Tim Loughton: Absolutely. That is why I said that this was a £335 million industry, so a lot of jobs will be affected, in addition to people who use the products.
What discussions took place between the Department of Health and the Commission as to the level of supposed risk and whether a full ban is appropriate for this country? How many of the 533,527 people who died in the UK in 2002, as is catalogued on the Department of Health website, died as a result of having too much Solgar's pre-natal nutrient or popping too many folic acid pills? What recorded side effects result from direct consumption of various cocktails or quantities of any of the threatened supplements? The Minister could name none. What risk assessments have been carried out, compared with the benefits that many users, such as my sportsman constituents claim to get? What are the precedents for using the positive lists on which nutrients and nutrient sources must now feature before being permissible? When did we concede the principle that all supplements are guilty until proven innocent?
The fact is that there is no evidence for this move and no proven danger in a harmless lifestyle choice in which millions of our constituents have opted to indulge for many years, unfettered by Government and allowed the freedom to make their own choices.
Rob Marris: Will the hon. Gentleman give way?
Tim Loughton: No, as I have very little time.
The same applied to the kava kava regulations to which my hon. Friend the Member for Bosworth referred. In Committee, we heard that that product was banned on the basis of seven cases over the past 10 or 12 years across the entire world. Not one single liver biopsy could be produced in evidence and the prime suspect was an 86-year-old who died in his sleep and had apparently taken a kava kava pill at some time in the past.

Task prompt:
Transcribe the part of the supplements debate starting at "The fact is" and ending at "very little time.".

Information provided:
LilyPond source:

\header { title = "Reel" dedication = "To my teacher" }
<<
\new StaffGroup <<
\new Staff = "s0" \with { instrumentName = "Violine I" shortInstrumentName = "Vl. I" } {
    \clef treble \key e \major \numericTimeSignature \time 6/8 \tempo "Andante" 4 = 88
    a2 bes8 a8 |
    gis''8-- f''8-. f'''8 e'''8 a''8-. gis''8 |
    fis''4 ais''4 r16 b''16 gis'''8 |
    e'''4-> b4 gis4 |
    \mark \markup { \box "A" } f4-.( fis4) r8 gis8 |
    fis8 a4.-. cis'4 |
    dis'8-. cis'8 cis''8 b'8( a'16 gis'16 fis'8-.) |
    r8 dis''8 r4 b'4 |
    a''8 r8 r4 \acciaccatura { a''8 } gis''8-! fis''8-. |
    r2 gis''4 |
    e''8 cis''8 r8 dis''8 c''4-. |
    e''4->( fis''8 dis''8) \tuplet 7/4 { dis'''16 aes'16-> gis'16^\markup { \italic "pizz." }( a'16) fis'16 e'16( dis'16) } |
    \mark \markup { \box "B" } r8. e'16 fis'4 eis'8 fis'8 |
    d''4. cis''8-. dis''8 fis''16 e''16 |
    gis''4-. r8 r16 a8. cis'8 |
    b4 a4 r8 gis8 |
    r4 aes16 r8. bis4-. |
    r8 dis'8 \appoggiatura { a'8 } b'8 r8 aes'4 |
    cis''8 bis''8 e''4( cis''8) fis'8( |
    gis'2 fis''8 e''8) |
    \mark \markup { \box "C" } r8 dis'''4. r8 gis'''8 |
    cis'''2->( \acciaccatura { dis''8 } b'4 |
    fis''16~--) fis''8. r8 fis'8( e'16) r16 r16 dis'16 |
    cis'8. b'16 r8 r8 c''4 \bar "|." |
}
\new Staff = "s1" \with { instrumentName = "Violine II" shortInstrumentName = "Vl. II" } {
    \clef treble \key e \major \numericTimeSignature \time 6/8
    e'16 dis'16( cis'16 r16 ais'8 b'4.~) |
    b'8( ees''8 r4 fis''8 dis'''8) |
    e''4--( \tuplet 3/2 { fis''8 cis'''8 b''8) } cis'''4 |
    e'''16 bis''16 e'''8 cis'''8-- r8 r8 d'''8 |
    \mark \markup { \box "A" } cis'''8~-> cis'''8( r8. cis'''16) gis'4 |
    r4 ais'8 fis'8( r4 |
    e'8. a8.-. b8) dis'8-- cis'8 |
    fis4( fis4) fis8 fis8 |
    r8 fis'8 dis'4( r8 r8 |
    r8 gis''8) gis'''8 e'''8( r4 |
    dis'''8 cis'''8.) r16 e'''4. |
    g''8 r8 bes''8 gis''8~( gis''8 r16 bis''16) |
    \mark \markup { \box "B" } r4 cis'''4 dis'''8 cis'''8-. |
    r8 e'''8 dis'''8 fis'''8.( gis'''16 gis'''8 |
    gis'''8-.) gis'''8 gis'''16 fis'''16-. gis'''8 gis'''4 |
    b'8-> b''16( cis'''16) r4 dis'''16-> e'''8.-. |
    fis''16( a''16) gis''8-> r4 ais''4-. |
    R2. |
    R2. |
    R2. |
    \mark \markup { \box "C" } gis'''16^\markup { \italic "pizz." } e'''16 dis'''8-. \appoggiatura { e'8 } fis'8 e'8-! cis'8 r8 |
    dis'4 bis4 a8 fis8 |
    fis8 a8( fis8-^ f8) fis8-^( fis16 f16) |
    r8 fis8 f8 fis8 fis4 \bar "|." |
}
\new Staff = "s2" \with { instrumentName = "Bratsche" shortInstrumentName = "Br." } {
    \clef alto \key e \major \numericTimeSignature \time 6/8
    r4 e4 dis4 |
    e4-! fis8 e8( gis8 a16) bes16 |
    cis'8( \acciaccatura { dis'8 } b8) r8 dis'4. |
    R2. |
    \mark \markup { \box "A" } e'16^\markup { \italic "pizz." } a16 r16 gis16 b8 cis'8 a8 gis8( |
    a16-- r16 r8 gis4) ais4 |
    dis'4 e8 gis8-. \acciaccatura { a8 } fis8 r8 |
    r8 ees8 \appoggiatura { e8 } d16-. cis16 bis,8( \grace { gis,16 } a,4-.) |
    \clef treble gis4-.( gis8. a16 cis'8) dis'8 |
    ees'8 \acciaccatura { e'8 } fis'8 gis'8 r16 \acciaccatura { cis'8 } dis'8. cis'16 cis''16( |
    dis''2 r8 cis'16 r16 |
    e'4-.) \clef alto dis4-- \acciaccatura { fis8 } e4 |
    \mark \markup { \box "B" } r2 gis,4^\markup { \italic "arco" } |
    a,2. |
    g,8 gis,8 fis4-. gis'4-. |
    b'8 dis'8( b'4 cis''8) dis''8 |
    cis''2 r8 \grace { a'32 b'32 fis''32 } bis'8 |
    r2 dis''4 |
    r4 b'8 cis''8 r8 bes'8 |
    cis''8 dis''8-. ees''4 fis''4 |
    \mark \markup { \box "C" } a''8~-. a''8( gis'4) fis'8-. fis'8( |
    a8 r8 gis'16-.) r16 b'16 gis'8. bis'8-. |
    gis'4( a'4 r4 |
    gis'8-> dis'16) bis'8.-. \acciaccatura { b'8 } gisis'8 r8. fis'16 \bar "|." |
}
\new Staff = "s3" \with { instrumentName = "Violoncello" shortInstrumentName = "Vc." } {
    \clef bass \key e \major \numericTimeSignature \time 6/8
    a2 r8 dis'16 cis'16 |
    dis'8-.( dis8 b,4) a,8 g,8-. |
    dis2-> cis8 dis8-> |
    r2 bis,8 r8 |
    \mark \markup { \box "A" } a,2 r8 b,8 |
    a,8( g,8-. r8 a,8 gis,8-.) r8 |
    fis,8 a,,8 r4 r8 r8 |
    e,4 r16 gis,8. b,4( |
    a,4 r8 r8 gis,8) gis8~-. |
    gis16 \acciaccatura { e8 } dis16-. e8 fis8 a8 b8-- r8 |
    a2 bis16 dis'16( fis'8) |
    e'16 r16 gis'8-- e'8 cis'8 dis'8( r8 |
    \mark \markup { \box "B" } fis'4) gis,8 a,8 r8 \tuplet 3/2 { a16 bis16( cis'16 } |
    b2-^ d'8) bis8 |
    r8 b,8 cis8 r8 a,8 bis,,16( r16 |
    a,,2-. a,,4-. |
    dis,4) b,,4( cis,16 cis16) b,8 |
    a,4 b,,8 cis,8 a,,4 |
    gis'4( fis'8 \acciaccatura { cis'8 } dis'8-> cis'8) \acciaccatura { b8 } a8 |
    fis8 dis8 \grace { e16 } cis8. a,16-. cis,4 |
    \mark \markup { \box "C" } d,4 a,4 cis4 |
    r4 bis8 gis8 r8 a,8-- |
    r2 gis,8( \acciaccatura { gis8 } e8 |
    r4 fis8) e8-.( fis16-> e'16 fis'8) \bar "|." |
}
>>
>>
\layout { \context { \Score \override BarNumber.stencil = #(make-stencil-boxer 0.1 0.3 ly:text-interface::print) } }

Answer:
The fact is that there is no evidence for this move and no proven danger in a harmless lifestyle choice in which millions of our constituents have opted to indulge for many years, unfettered by Government and allowed the freedom to make their own choices.
Rob Marris: Will the hon. Gentleman give way?
Tim Loughton: No, as I have very little time.